Selon la CrEDH, le seuil minimum de la traite des êtres humains à des fins d’exploitation du travail est comparable à celui du travail forcé, sans qu’il ne soit nécessaire de démontrer que des conditions supplémentaires soient réalisées, au risque sinon de confondre la traite des êtres humains avec la notion plus étroite et spécifique de servitude, voire d’esclavage (étude du CSDH, p.41). En Suisse, le Tribunal fédéral a reconnu en 2000 déjà l’abus de vulnérabilité comme un moyen permettant de condamner pour traite, même si les victimes avaient consciemment accepté de se prostituer. Dans une décision ultérieure, la Cour a confirmé que l’accord formel des travailleuse·s du sexe n’était pas effectif puisque leur liberté de décision était fortement diminuée par une détresse d’ordre économique. La différence d’appréciation entre l’exploitation sexuelle et du travail est par ailleurs discriminatoire vis-à-vis de la pratique en matière d’exploitation sexuelle et interdite par la Convention sur la lutte contre la traite des êtres humains du Conseil de l’Europe (art. 3).

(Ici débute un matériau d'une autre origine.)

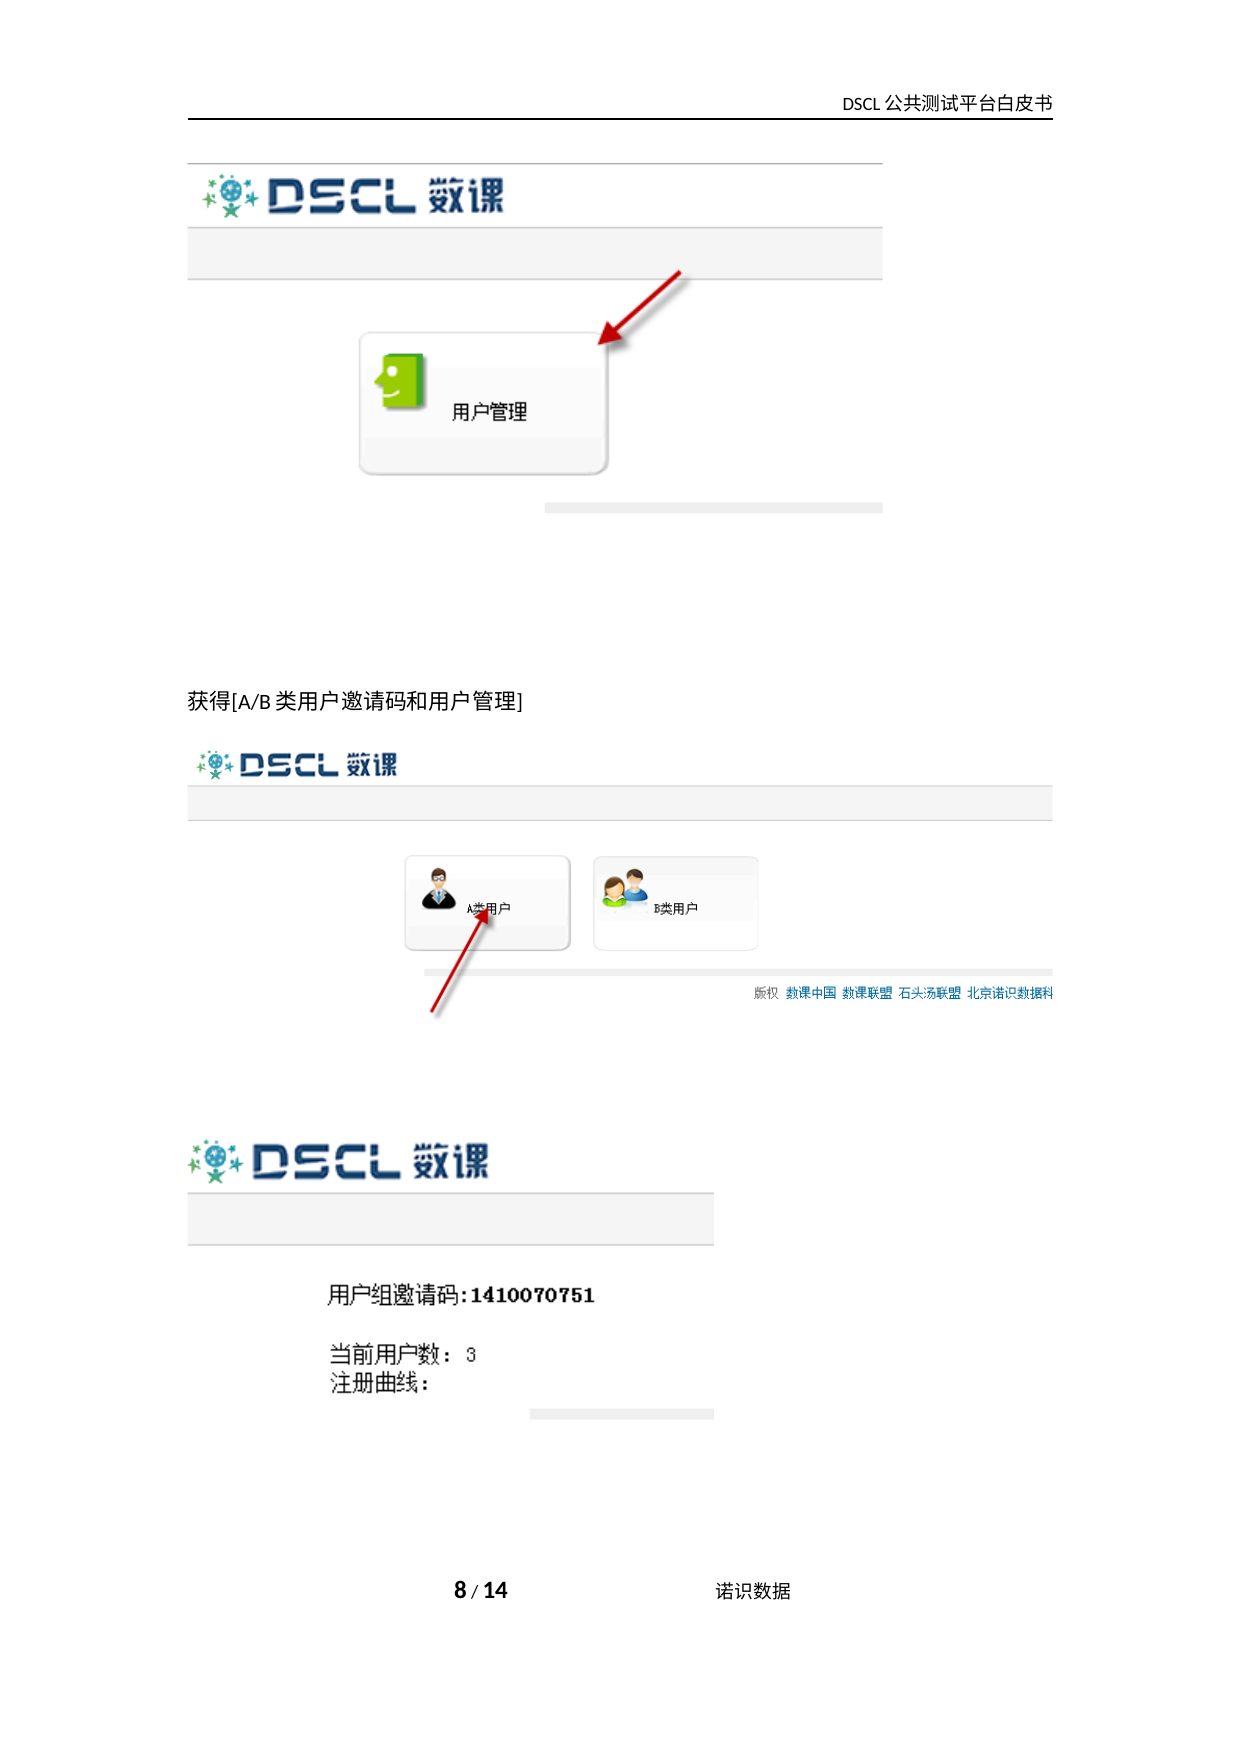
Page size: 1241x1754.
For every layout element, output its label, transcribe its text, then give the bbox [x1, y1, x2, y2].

text 获得[A/B类用户邀请码和用户管理] [187, 683, 1053, 716]
picture [187, 163, 883, 623]
picture [187, 748, 1053, 1123]
picture [187, 1138, 714, 1459]
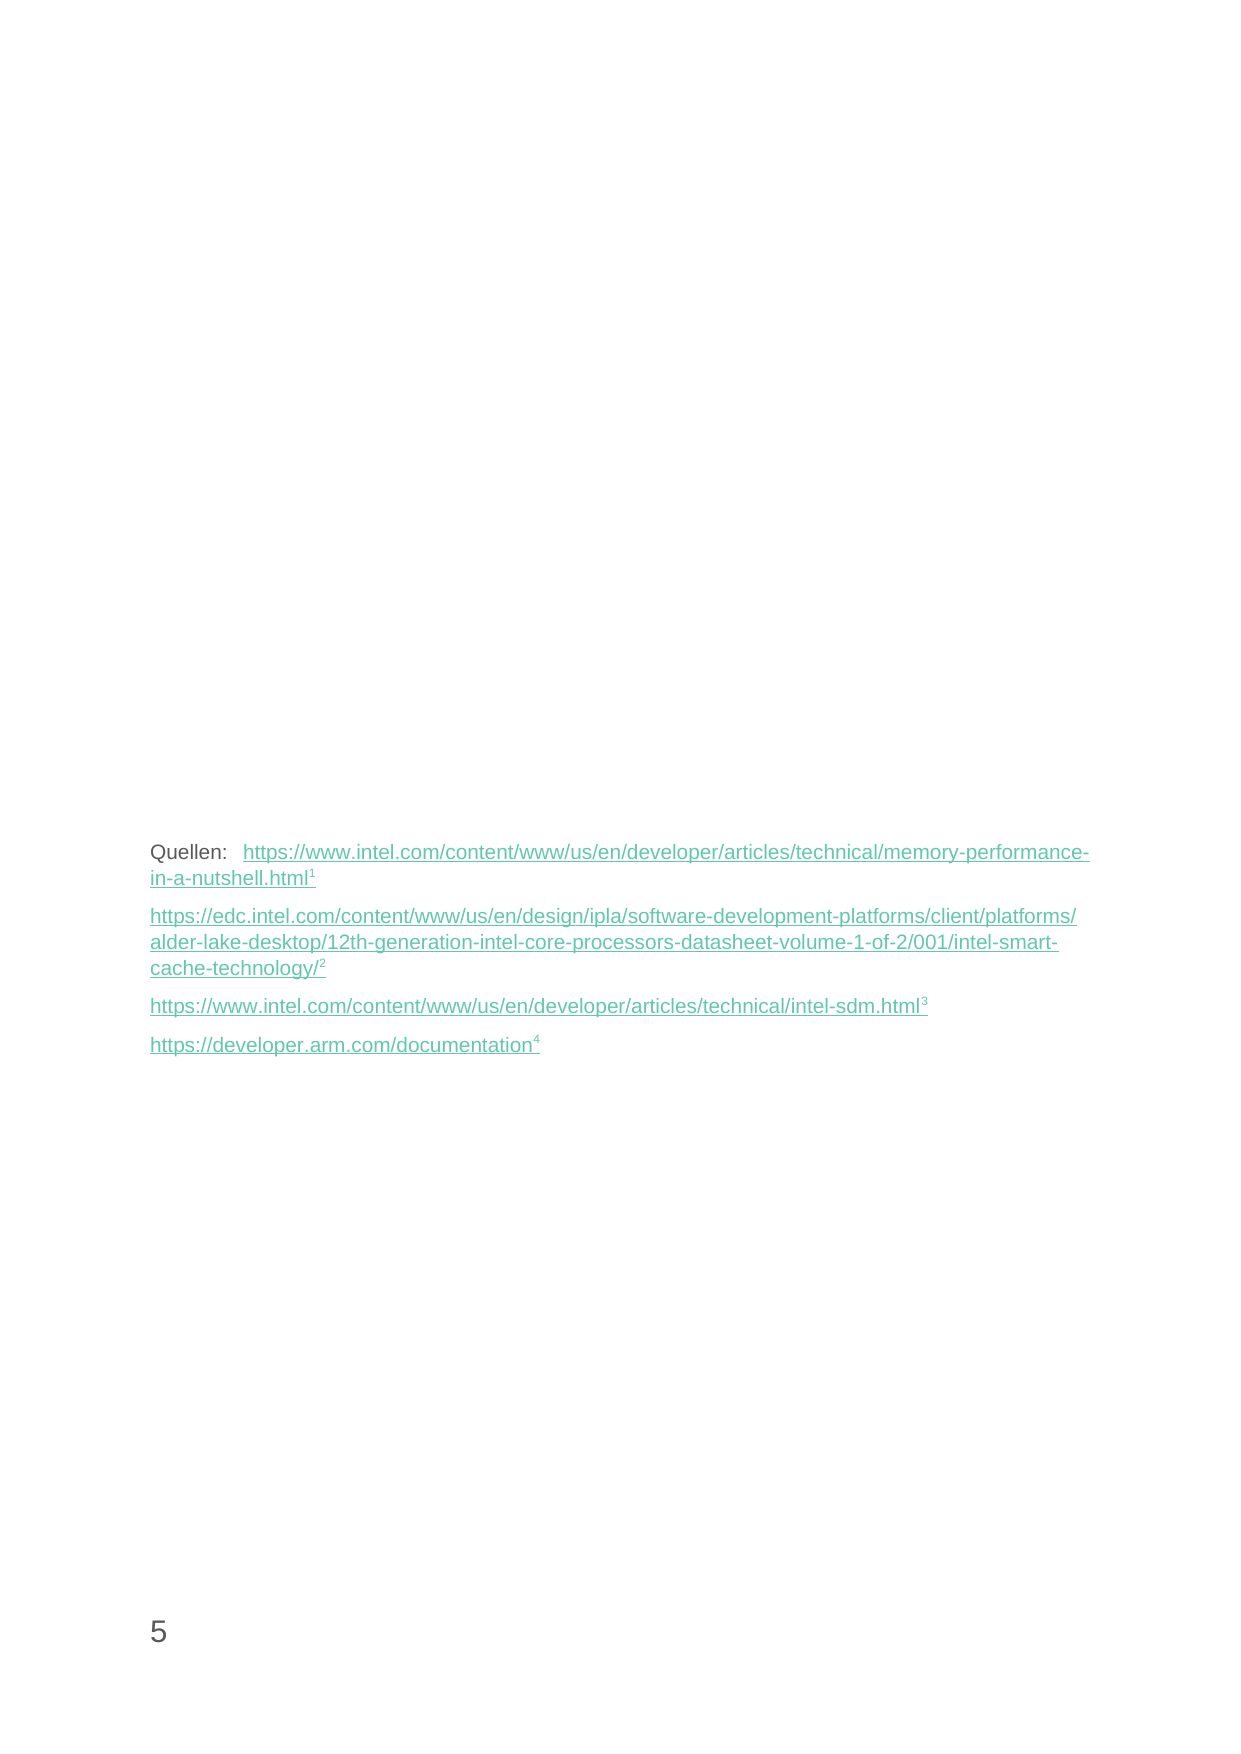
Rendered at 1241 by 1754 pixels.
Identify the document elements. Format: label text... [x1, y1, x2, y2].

text https://developer.arm.com/documentation4 [150, 1032, 1090, 1056]
text Quellen: https://www.intel.com/content/www/us/en/developer/articles/technical/memory-performance-in-a-nutshell.html1 [150, 840, 1090, 890]
text https://www.intel.com/content/www/us/en/developer/articles/technical/intel-sdm.html3 [150, 994, 1090, 1018]
text https://edc.intel.com/content/www/us/en/design/ipla/software-development-platforms/client/platforms/alder-lake-desktop/12th-generation-intel-core-processors-datasheet-volume-1-of-2/001/intel-smart-cache-technology/2 [150, 904, 1090, 980]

Un meilleur arsenal pour mieux combattre cette traite à l’avenir?

Les expert·e·s s’accordent sur le fait que l’actuel cadre juridique suisse et son application n’ont qu’un très faible effet dissuasif pour les auteur·e·s de traite à des fins d’exploitation du travail. S’il y a condamnation, les peines sont souvent si minimes que l’exploitation demeure économiquement rentable pour l’employeur·euse.

Afin que la traite humaine à des fins d’exploitation du travail soit plus efficacement décelée et réprimée et que les personnes victimes bénéficient d’une meilleure protection juridique, des expert·e·s ainsi que le GRETA recommandent d’adapter les notions de l’article 182 du Code pénal aux instruments internationaux. La notion de «traite des êtres humains» devrait être précisée selon la définition juridique internationale du Protocole de Palerme et de la Convention du Conseil de l’Europe sur la lutte contre la traite des êtres humains et comprendre l’abus de la vulnérabilité d’une personne comme un «moyen» suffisant en tant que deuxième élément constitutif de la traite. La notion d’«exploitation du travail» devrait également être précisée comme recouvrant le travail forcé, la servitude, l’esclavage et les pratiques analogues à l’esclavage, ces dernières notions devant encore être précisées par la jurisprudence suisse en référence aux traités internationaux pertinents des Nations Unies et de l’OIT à la lumière des conditions de vie actuelles. La plupart des expert·e·s considèrent par ailleurs que la création d’une nouvelle norme pénale spécifique au cas d’exploitation du travail et indépendante de la traite d’êtres humains faciliterait l’instruction pénale. Le cas d’espèce a toutefois montré qu’avec le cadre juridique existant, un tribunal suisse avait interprété le terme «exploitation» de manière à respecter les Conventions ratifiées par la Suisse.

Des mesures supplémentaires sont toutefois nécessaires: lors du cycle d’évaluation de la Suisse en 2019, le GRETA a recommandé aux cantons dans son rapport d’établir une base légale formalisant le besoin de collaboration entre les différentes autorités concernées contre la traite des êtres humains afin d’améliorer le travail en réseau. Sur le plan de la prévention, le Secrétariat d'Etat à l'économie (SECO) a lancé en 2020 une campagne d’information sur la traite des êtres humains aux fins d’exploitation du travail afin de sensibiliser les inspecteur·trice·s du travail et du marché du travail et de leur donner des outils pratiques pour identifier des victimes potentielles. Celles-ci doivent être davantage soutenues grâce à des autorisations de séjour et un accompagnement dans leur collaboration avec les instances de poursuite pénale. L'évaluation du Plan d'action national contre la traite des êtres humains 2017-2020 a toutefois abouti à la conclusion qu’un troisième plan d’action national, davantage contraignant, était nécessaire: de nombreuses mesures doivent encore être prises pour lutter contre la traite humaine à des fins d’exploitation du travail notamment, telles que des formations destinées à divers acteurs et la création d'une norme pénale distincte pour l'exploitation.